Document segment -
Content starts
It’s no secret that the meat industry is bad news for the environment.
Meat and dairy production accounts for a whopping 14.5% of global greenhouse gas emissions. By comparison, aviation accounts for 2.5% of global emissions.
There are also widespread ethical concerns around meat production, pertaining both to the quality of life available to mass-farmed animals and whether slaughter practices are humane.

None of this is to shame anyone who eats meat. It is, after all, an incredible source of protein, it tastes great, and it can serve as a handy backbone of a nutritious and varied diet.
However, it’s not hard to see why some people would prefer to abstain through vegetarianism, pescatarianism, and veganism. In the UK, 12% of people follow meat-free diets, and it seems the trend is continuing to grow with 14.6% considering making the switch in 2025.
With this shift in consumer trends, a need to curb emissions more generally, and an appetite for meat that’s at odds with people’s less-voracious appetites for animal abuse, it’s no wonder there’s so much interest in lab-grown meat.
Content ends
What you should do -
Answer these questions using the passage on meat production above.
(a) What share of global greenhouse gas emissions does meat and dairy production account for?
(b) What percentage of people in the UK follow meat-free diets?
(c) What percentage are considering making the switch in 2025?

Data excerpts -
Content starts
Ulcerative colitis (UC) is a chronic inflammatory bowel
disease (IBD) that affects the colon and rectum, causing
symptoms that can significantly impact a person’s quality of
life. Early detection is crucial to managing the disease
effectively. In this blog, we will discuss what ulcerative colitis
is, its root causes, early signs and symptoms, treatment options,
Content ends
Task response -
(a) 14.5%
(b) 12%
(c) 14.6%